Sejumlah kompleks restoran dan toko suvenir menyambut para wisatawan sebelum mereka memulai pendakian. Tempat-tempat ini menggunakan generator diesel untuk tenaga dan memerlukan ribuan liter air yang diangkut dengan truk. Sampah juga dibuang oleh truk.

Seorang pendaki Jepang, Yuzuki Uemura, berkeluh kesah, "Saya melihat banyak sisa makanan dan botol minuman kosong berserakan di sekitar area cuci tangan di toilet."

Selain dampak lingkungan, peningkatan jumlah pengunjung juga meningkatkan risiko kecelakaan.

Masatake Izumi, seorang pejabat setempat, mengatakan bahwa beberapa pendaki yang mencoba mendaki pada malam hari mengalami hipotermia dan harus diberikan pertolongan pertama.
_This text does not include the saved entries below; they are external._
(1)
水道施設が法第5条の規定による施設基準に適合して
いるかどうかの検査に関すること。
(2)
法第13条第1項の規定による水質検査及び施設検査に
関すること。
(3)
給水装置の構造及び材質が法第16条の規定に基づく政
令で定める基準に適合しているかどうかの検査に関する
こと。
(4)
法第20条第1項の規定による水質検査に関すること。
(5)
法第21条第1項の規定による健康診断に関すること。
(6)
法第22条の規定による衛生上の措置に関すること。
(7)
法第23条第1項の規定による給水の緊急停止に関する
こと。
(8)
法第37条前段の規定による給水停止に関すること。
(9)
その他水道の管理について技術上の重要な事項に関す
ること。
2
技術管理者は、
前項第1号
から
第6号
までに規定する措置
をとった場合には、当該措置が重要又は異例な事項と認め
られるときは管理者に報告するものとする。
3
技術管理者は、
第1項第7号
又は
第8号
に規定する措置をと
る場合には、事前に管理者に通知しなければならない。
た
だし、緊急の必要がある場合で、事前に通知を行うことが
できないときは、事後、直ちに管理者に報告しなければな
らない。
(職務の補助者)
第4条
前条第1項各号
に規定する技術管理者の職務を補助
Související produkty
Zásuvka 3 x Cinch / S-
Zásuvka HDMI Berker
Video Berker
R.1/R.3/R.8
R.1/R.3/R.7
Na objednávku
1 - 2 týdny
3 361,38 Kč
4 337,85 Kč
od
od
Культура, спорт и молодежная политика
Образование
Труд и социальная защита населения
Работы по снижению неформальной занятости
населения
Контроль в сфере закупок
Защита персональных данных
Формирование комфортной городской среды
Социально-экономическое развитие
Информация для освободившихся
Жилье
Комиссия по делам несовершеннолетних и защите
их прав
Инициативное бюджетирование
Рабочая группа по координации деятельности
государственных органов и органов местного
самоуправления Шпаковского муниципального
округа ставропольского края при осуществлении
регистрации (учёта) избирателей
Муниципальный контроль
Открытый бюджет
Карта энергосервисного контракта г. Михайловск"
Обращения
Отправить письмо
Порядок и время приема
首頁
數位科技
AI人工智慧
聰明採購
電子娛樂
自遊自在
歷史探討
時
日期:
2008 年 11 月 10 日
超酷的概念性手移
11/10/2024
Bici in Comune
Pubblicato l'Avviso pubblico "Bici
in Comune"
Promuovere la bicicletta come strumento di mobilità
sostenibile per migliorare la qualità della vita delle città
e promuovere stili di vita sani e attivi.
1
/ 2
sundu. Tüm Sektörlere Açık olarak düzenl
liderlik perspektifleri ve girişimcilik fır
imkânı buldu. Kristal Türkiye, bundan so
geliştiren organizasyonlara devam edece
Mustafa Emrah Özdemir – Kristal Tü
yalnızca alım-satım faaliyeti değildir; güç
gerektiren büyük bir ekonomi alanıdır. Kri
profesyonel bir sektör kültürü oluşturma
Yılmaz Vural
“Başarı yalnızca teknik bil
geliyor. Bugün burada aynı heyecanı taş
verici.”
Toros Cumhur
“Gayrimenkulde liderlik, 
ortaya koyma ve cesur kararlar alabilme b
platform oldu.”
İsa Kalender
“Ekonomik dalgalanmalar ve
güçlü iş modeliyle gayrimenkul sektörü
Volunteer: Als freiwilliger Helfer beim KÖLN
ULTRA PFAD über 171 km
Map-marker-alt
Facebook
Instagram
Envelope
Hipotermia adalah kondisi di mana suhu tubuh seseorang turun di bawah suhu normal akibat kedinginan. Setidaknya satu orang telah meninggal pada musim ini.

Dengan biaya akses sebesar 1.000 yen, pengunjung diberikan buklet dalam bahasa Jepang, dan tersedia juga kode QR untuk versi bahasa Inggris yang berisi informasi tentang aturan dan larangan selama pendakian.

Meskipun demikian, beberapa pengunjung mungkin tidak menyadari seberapa sulitnya pendakian menuju puncak, yang memerlukan waktu lima hingga enam jam dengan kadar oksigen yang rendah dan cuaca yang bisa berubah dengan cepat.

Rasyidah Hanan, seorang pendaki asal Malaysia, mengungkapkan, "Di sana hampir musim dingin, sangat dingin.

Orang-orang harus lebih selektif karena beberapa pendaki tampaknya tidak siap fisik untuk menghadapi kondisi Gunung Fuji. Beberapa di antara mereka mengenakan pakaian yang sangat tipis... Beberapa terlihat sangat lemah."

Tidak hanya Gunung Fuji yang menjadi perhatian pihak berwenang, tetapi juga destinasi pariwisata lain di Jepang yang mengalami masalah serupa.

Para menteri telah bertemu untuk mengatasi "kepadatan dan pelanggaran etiket" yang diakui oleh Kenji Hamamoto, pejabat senior Badan Pariwisata Jepang.

Terkait dengan Gunung Fuji, pihak berwenang telah mengumumkan rencana untuk menerapkan pengendalian massa jika jalur pendakian terlalu ramai, meskipun pengumuman itu sendiri belum menghasilkan tindakan konkret.

Meskipun diperkirakan jumlah pengunjung akan sedikit menurun tahun ini dibandingkan dengan tahun 2019, proyeksi untuk tahun 2024 menunjukkan peningkatan kembali, terutama dengan kembalinya wisatawan, termasuk dari China.

Gubernur Yamanashi, Kotaro Nagasaki, mengungkapkan keprihatinan pekan lalu bahwa Jepang harus mengambil tindakan konkret untuk memastikan Gunung Fuji tetap menjadi bagian dari warisan dunia UNESCO.

Salah satu solusi yang diusulkan adalah membangun sistem kereta api ringan sebagai pengganti jalan utama menuju titik awal pendakian untuk meminimalkan dampak lingkungan dan kesehatan.